Every day, every minute, felt interminable, filled with the nervous anticipation of the wait. Every minute seemed to have 90 seconds and every hour 90 minutes. I often found myself sitting motionless, almost paralyzed as I waited for some movement to take place in the space outside of my control. Part of my brain was telling me that I had to try to ignore it and get to work while the other half was flashing red DANGER lights and blaring sirens.

It was like being caught exactly in the space between the fight-or-flight response. My creative mind felt shut down. My brushes and paints sat unmoved on my painting tables. The same canvas has been on my easel for weeks now, prepared to go but untouched.

It feels like this logjam of time will be with me for a while longer, until the appointments of the coming weeks establish the course of treatment showing me a path forward.

I suspect many of you who have been in similar situations with your own health issues will understand what I am saying. You know there is a problem and want to repair it. 

I have said before that artists often come to be because that is the only way they understand how to solve the problems they perceive. In a gallery talk several years ago, I spoke about a passage from a Virginia Woolf book where she recounted three episodes from her youth that led her to becoming a writer. Two filled her with despair, pain, and hopelessness, an ugly physical confrontation with her brother and the suicide of a neighbor. The third was in the recognition that came in observing that a flower outside their door was whole in itself as well as connected to the whole of the earth. It was in itself the union of all things.

The first two awful experiences showed her that the world and people were sometimes broken. The wholeness of the flower showed her that there was a purpose and reason in our being and that she must try, as a writer, to use that reason and purpose to somehow repair the broken world.

I understand her thought completely. I think a lot of artists– and non-artists– feel that way, that their purpose is in healing the world somehow, even in a tiny way. Because even the tiniest flower has meaning as part of the whole.

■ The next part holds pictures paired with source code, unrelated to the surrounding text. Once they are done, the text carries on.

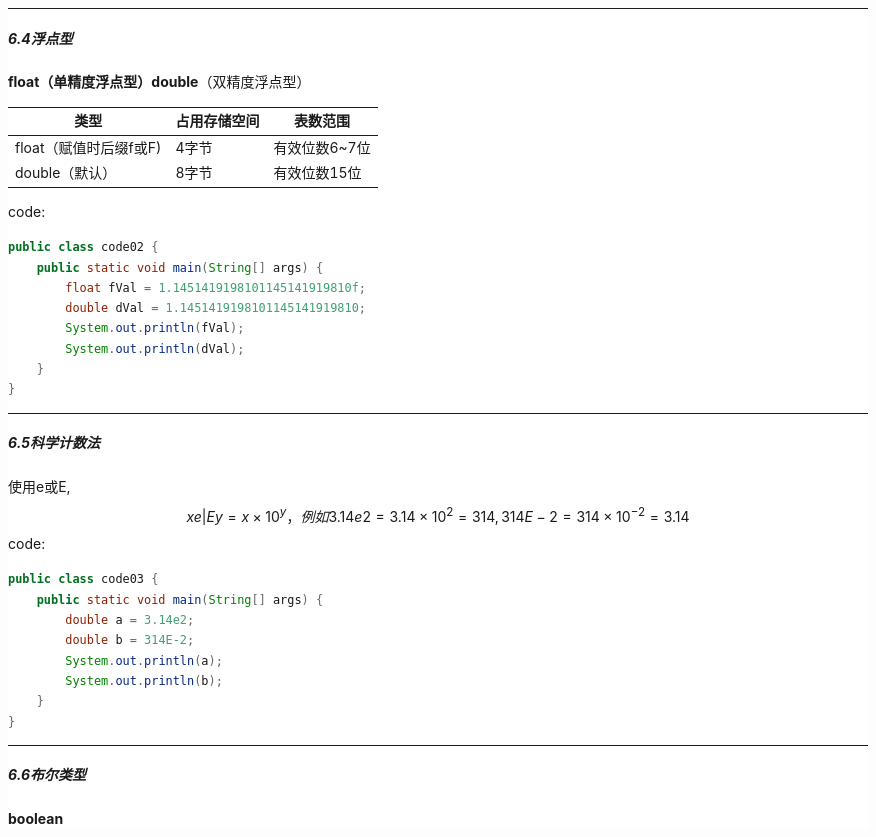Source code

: ----------------



##### 6.4浮点型

**float（单精度浮点型）double**（双精度浮点型）

| 类型                   | 占用存储空间 | 表数范围      |
| ---------------------- | ------------ | ------------- |
| float（赋值时后缀f或F) | 4字节        | 有效位数6~7位 |
| double（默认）         | 8字节        | 有效位数15位  |

code:

```java
public class code02 {
    public static void main(String[] args) {
        float fVal = 1.1451419198101145141919810f;
        double dVal = 1.1451419198101145141919810;
        System.out.println(fVal);
        System.out.println(dVal);
    }
}
```

-----------



##### 6.5科学计数法

使用e或E,
$$
x e|E y = x\times10^y，例如3.14e2=3.14\times10^2=314,314E-2=314\times10^{-2}=3.14
$$
code:

```java
public class code03 {
    public static void main(String[] args) {
        double a = 3.14e2;
        double b = 314E-2;
        System.out.println(a);
        System.out.println(b);
    }
}
```

----------





##### 6.6布尔类型

**boolean**
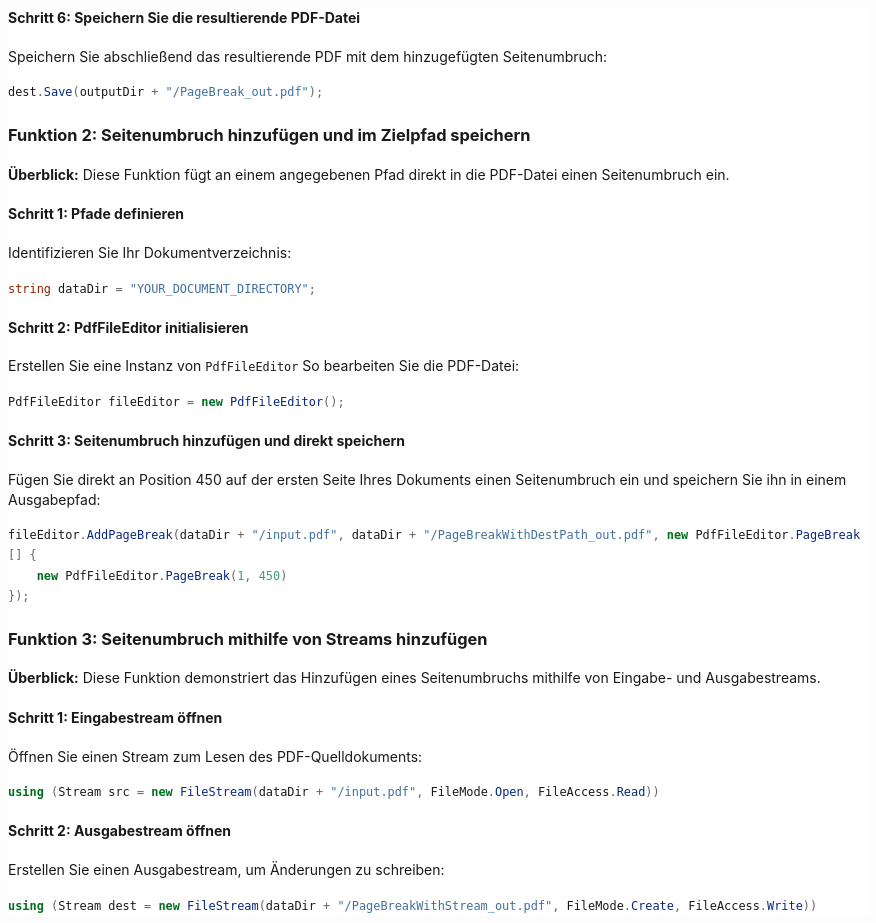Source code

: #### Schritt 6: Speichern Sie die resultierende PDF-Datei
Speichern Sie abschließend das resultierende PDF mit dem hinzugefügten Seitenumbruch:
```csharp
dest.Save(outputDir + "/PageBreak_out.pdf");
```

### Funktion 2: Seitenumbruch hinzufügen und im Zielpfad speichern

**Überblick:** Diese Funktion fügt an einem angegebenen Pfad direkt in die PDF-Datei einen Seitenumbruch ein.

#### Schritt 1: Pfade definieren
Identifizieren Sie Ihr Dokumentverzeichnis:
```csharp
string dataDir = "YOUR_DOCUMENT_DIRECTORY";
```

#### Schritt 2: PdfFileEditor initialisieren
Erstellen Sie eine Instanz von `PdfFileEditor` So bearbeiten Sie die PDF-Datei:
```csharp
PdfFileEditor fileEditor = new PdfFileEditor();
```

#### Schritt 3: Seitenumbruch hinzufügen und direkt speichern
Fügen Sie direkt an Position 450 auf der ersten Seite Ihres Dokuments einen Seitenumbruch ein und speichern Sie ihn in einem Ausgabepfad:
```csharp
fileEditor.AddPageBreak(dataDir + "/input.pdf", dataDir + "/PageBreakWithDestPath_out.pdf", new PdfFileEditor.PageBreak[] {
    new PdfFileEditor.PageBreak(1, 450)
});
```

### Funktion 3: Seitenumbruch mithilfe von Streams hinzufügen

**Überblick:** Diese Funktion demonstriert das Hinzufügen eines Seitenumbruchs mithilfe von Eingabe- und Ausgabestreams.

#### Schritt 1: Eingabestream öffnen
Öffnen Sie einen Stream zum Lesen des PDF-Quelldokuments:
```csharp
using (Stream src = new FileStream(dataDir + "/input.pdf", FileMode.Open, FileAccess.Read))
```

#### Schritt 2: Ausgabestream öffnen
Erstellen Sie einen Ausgabestream, um Änderungen zu schreiben:
```csharp
using (Stream dest = new FileStream(dataDir + "/PageBreakWithStream_out.pdf", FileMode.Create, FileAccess.Write))
```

In her book, Moments of Being, Woolf ends the section containing this episode with the following concluding passage. I think it speaks volumes:

From this I reach what I might call a philosophy; at any rate it is a constant idea of mine; that behind the cotton wool is hidden a pattern; that we — I mean all human beings — are connected with this; that the whole world is a work of art; that we are parts of the work of art. Hamlet or a Beethoven quartet is the truth about this vast mass that we call the world. But there is no Shakespeare, there is no Beethoven; certainly and emphatically there is no God; we are the words; we are the music; we are the thing itself. And I see this when I have a shock.

I don’t know if this post explains anything. Maybe it is just a release for me, one that might allow me to break out of the creative paralysis this episode has brought on. I sure hope so. 

I need to get my hourglass fixed so I can get back to trying to repair the small part of this world within my reach. To make things whole once more.

PS: Many thanks to everyone who reached out to me yesterday. I was most touched and will be working on getting back to everyone today. Hey, at least. that’s doing something. And I promise, no cancer talk tomorrow!